• [Text passage]
━━━━━━━━━━━━━━━━

Scavenge

SCR commands should be executed after the final run of the application in a resource allocation to check that the most recent checkpoint is successfully copied to the parallel file system before exiting the allocation. This logic is encapsulated in the scr_postrun command.

scripts/common/scr_postrun.in

Checks whether there is a dataset in cache that must be copied to the parallel file system. If so, scavenge this dataset, rebuild any missing files if possible, and finally update SCR index file in prefix directory.

  1. Interprets $SCR_ENABLE, bails with success if set to 0.

  2. Interprets $SCR_DEBUG, enables verbosity if set \(>\) 0.

  3. Invokes scr_prefix to determine prefix directory on parallel file system (but this value is overridden via “-p” option when called from scr_srun).

  4. Interprets $SCR_NODELIST to determine set of nodes job is using, invokes scr_env –nodes if not set.

  5. Invokes scr_list_down_nodes to determine which nodes are down.

  6. Invokes scr_glob_hosts to subtract down nodes from node list to determine which nodes are still up, bails with error if there are no up nodes left.

  7. Invokes scr_list_dir control to get the control directory.

  8. Invokes “scr_flush_file –dir $pardir –latest” providing prefix directory to determine id of most recent dataset.

  9. If this command fails, there is no dataset to scavenge, so bail out with error.

  10. Invokes “scr_inspect –up $UPNODES –from $cntldir” to get list of datasets in cache.

  11. Invokes “scr_flush_file –dir $pardir –needflush $id” providing prefix directory and dataset id to determine whether this dataset needs to be copied.

  12. If this command fails, the dataset has already been flushed, so bail out with success.

  13. Invokes “scr_flush_file –dir $pardir –subdir $id” to get name for dataset directory.

  14. Creates dataset directory on parallel file system, and creates hidden .scr directory.

  15. Invokes scr_scavenge providing control directory, dataset id to be copied, dataset directory, and set of known down nodes, which copies dataset files from cache to the PFS.

━━━━━━━━━━━━━━━━

• [Listed entries]

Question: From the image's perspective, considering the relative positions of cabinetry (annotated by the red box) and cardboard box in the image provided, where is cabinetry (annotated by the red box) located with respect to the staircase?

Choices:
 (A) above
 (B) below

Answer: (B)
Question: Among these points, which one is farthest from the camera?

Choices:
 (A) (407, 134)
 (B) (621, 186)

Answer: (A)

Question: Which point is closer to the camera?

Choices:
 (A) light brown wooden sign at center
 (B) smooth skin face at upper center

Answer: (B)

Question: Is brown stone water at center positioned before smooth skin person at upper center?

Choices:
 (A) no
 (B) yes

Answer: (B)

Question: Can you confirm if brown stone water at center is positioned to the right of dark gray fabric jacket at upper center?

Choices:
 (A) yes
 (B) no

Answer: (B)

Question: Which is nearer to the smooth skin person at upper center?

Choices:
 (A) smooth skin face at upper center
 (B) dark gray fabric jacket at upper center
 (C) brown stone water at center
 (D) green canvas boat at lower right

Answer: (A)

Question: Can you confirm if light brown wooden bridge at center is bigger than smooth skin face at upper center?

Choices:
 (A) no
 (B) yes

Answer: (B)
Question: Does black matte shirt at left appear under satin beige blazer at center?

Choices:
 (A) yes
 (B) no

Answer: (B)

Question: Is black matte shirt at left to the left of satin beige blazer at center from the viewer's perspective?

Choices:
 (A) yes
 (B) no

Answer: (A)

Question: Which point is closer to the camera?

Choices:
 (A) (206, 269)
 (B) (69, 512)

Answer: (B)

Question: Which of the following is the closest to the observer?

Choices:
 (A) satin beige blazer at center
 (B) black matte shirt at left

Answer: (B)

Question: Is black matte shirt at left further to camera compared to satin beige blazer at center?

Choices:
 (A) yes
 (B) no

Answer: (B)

━━━━━━━━━━━━━━━━

• [Problem 1]
List every variable in the page on SCR scavenging whose name begins with SCR_.
• [Problem 2]
Continue the page on SCR scavenging from where it stops, starting with the step after step 15.

• [Exercise response 1]
$SCR_ENABLE, $SCR_DEBUG, $SCR_NODELIST

• [Exercise response 2]
  16. Invokes scr_index providing dataset directory, which checks whether all files are accounted for, attempts to rebuild missing files if it can, and records the new directory and status in the SCR index file.

  17. If dataset was copied and indexed successfully, marks the dataset as current in the index file.

scripts/TLCC/scr_scavenge.in

Executes within job batch script to manage scavenge of files from cache to parallel file system. Uses scr_hostlist.pm and scr_param.pm.

  1. Uses scr_param.pm to read SCR_FILE_BUF_SIZE (sets size of buffer when writing to file system).

  2. Uses scr_param.pm to read SCR_CRC_ON_FLUSH (flag indicating whether to compute CRC32 on file during scavenge).

  3. Uses scr_param.pm to read SCR_USE_CONTAINERS (flag indicating whether to combine application files into container files).

  4. Invokes “scr_env –jobid” to get jobid.

  5. Invokes “scr_env –nodes” to get the current nodeset, can override with “–jobset” on command line.

  6. Logs start of scavenge operation, if logging is enabled.

START ROUND 1

  1. Invokes pdsh of scr_copy providing control directory, dataset id, dataset directory, buffer size, CRC32 flag, partner flag, container flag, and list of known down nodes.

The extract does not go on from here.